Rocket Science

Photo by Jenifer Corrêa/Flickr
Photo by Jenifer Corrêa/Flickr

By Kate Haas

They gazed at me impassively, the man and the woman, each carefully neutral face masking—or so I imagined—the boredom of the entrenched bureaucrat settling in for a fifth hour of substitute teacher interviews.

“You arrive at the classroom,” said the guy, reading from a paper in front of him. “You find a vaguely written lesson plan. There are no administrators around to help. No one in the main office at all. What do you do?”

It was an implausible scenario, containing a hole a second-grader could have spotted. I was not here to point that out, I reminded myself. I was not here to be a wise-ass. This was my first formal job interview in seventeen years. I was here to play the game.

•••

Back in the 1980s, yanked by divorce from the stay-at-home life she’d imagined would continue indefinitely, my mother took the first job she could find, writing jacket copy for a major evangelical publishing company. My sister and I snickered at the freebies she brought home from the office: Christian Archie comics; spiritual marriage advice; and our favorites, a series of YA novels by a guy who operated a ministry for teen prostitutes, each book titled with the name of a girl (Vicki, Lori, Traci), its plot detailing her sordid downward spiral from teenage rebellion to the streets, followed by an uplifting finale at the ministry’s safe house, and a tearfully repentant Lori (or Vicki or Traci) flinging herself into the arms of Jesus.

My mother was an agnostic whose crammed bookshelves reflected her highbrow literary tastes: Jane Austen, Henry James, The New Yorker. But the divorce settlement favored my father, a man with a sometimey attitude toward child support. So with kids to raise and bills to pay, Mom peeled from our VW’s bumper the sticker proclaiming the Moral Majority to be neither, pulled on her nylons, and went to work.

“A woman’s got to do what a woman’s got to do,” she used to tell my best friend Clare’s mother when they got together on weekends to drink cheap white wine and swap stories about their lawyers and no-good exes.

•••

“It’s not about how good you are,” Clare counseled a few days before my interview. Like me, my old friend had quit teaching years ago. She’d recently gotten back in. “It’s whether or not you can speak the lingo.”

I remembered the acronym-larded professional development sessions back in the day, mandatory powerpoint presentations aimed at tired teachers surreptitiously trying to grade papers and plan lessons while simulating dutiful attention to the flavor of the month in educational strategy.

“It’s way worse now, with all the Common Core,” Clare said. “Don’t get me started. But you remember: redirect, assessment, collaborative learning, ownership, SSR.”
*-*-*
* _INSTRUCTIONS_
• 1. Answer these about the essay on the substitute teaching interview:
(a) How long had it been since the narrator's last formal job interview?
(b) What job did the narrator's mother take after the divorce?
(c) What did the two mothers drink on weekends?
• 2. Pick up the essay on the substitute teaching interview after Clare's list of teaching lingo and continue it.

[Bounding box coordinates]
*-*-*
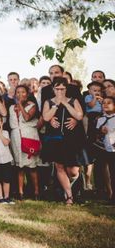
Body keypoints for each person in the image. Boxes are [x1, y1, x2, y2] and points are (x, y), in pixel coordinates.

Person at [42, 77, 85, 205]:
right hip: (55, 139)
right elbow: (46, 117)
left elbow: (79, 115)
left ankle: (71, 186)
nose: (60, 91)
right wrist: (56, 105)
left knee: (73, 171)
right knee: (59, 167)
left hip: (72, 139)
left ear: (66, 89)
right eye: (57, 89)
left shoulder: (73, 100)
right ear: (53, 89)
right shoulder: (48, 102)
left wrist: (65, 103)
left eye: (62, 89)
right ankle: (69, 197)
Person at [9, 85, 40, 200]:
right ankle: (20, 192)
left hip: (29, 136)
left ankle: (36, 192)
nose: (20, 94)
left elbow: (27, 118)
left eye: (23, 92)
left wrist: (20, 105)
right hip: (16, 137)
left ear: (27, 94)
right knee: (19, 166)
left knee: (32, 166)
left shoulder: (32, 106)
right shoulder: (11, 107)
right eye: (18, 92)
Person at [94, 96, 115, 204]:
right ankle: (110, 194)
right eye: (104, 103)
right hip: (105, 149)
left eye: (109, 103)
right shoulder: (101, 119)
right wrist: (101, 131)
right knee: (108, 172)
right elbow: (97, 136)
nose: (105, 104)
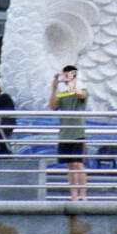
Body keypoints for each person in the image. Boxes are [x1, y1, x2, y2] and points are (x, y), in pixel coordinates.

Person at [49, 65, 87, 200]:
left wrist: (70, 82)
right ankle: (74, 195)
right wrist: (54, 87)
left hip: (77, 133)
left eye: (69, 75)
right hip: (64, 134)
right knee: (70, 165)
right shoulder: (62, 94)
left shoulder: (81, 89)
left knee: (78, 163)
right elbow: (53, 106)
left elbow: (81, 95)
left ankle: (83, 195)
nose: (65, 77)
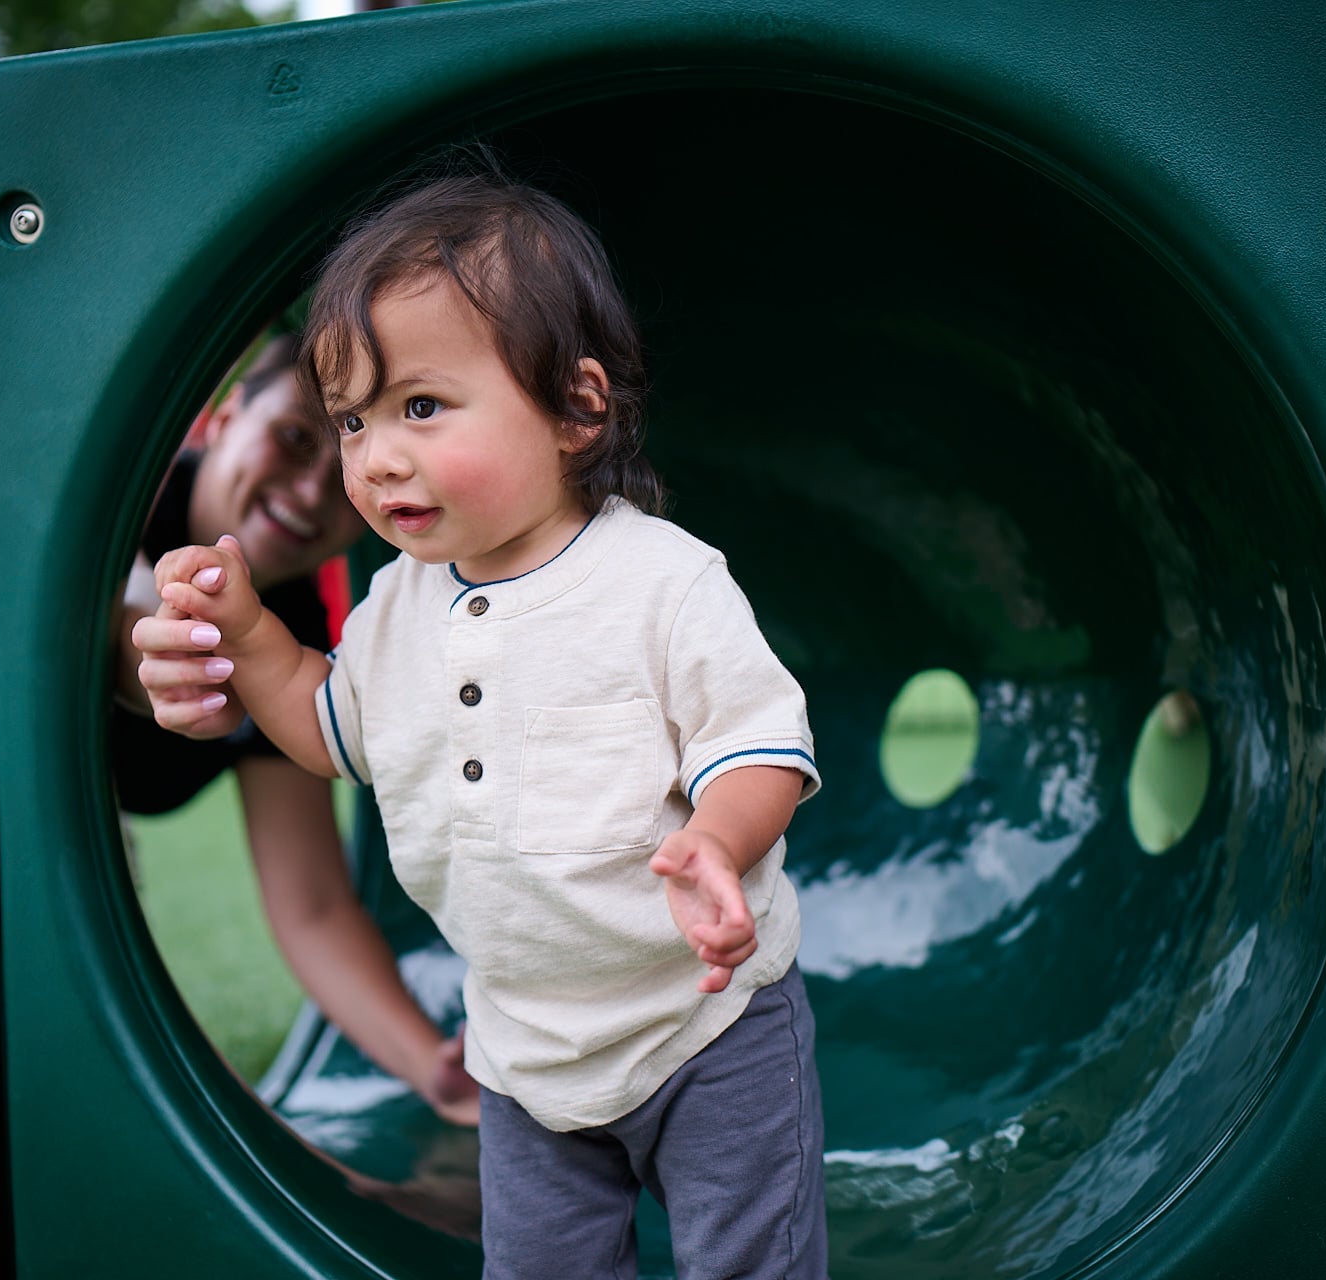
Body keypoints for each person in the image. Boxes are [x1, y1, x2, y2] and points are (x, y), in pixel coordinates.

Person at [135, 174, 828, 1279]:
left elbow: (760, 745)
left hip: (709, 1031)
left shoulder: (661, 581)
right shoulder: (394, 607)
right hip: (524, 1054)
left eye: (419, 406)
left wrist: (720, 839)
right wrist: (250, 634)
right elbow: (326, 726)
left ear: (575, 408)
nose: (375, 456)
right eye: (353, 419)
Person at [0, 333, 476, 1260]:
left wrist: (435, 1068)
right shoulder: (115, 493)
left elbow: (308, 905)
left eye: (335, 451)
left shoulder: (291, 629)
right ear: (228, 418)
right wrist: (152, 656)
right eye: (293, 437)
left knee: (93, 1141)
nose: (308, 488)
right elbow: (100, 626)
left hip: (30, 847)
*-*-*
* _RESPONSES_
• 1.
(a) Seventeen years.
(b) Writing jacket copy for a major evangelical publishing company.
(c) Cheap white wine.

• 2.
“SSR—shoot, I forgot all about that.” (SSR, for the uninitiated, stands for Sustained Silent Reading. SSR is to regular old reading as “sanitation engineer” is to “janitor”: the same damn thing.)

“Don’t worry, sister, you know what you’re doing,” Clare said. “Just tell ’em what they want to hear. Play the game.”

•••

I quit teaching high school at the turn of the millennium to stay home with my baby. It was a choice I was able to make because my husband earned just enough to support the three of us. But there was another reason I quit my job: I didn’t have the passion. The great teachers had it. Walking past their classrooms, you heard the bustle, felt the energy. Those teachers shone, with a core of dedication that couldn’t be faked. Sure, they griped about the troublemakers. They rolled their eyes, recounting some mouthy tenth grader’s outrageous comment. But their voices—exasperated yet understanding—gave them away. They loved those troublemakers.

I didn’t.

I was a decent teacher. I worked hard and planned my lessons carefully. I told my students that everyone has a story to tell. Real or imagined, we all have that story. I explained point of view, and starting a new paragraph every time the speaker changes, and providing necessary background information. I reminded them, more times than I ever imagined I would, to end sentences with punctuation.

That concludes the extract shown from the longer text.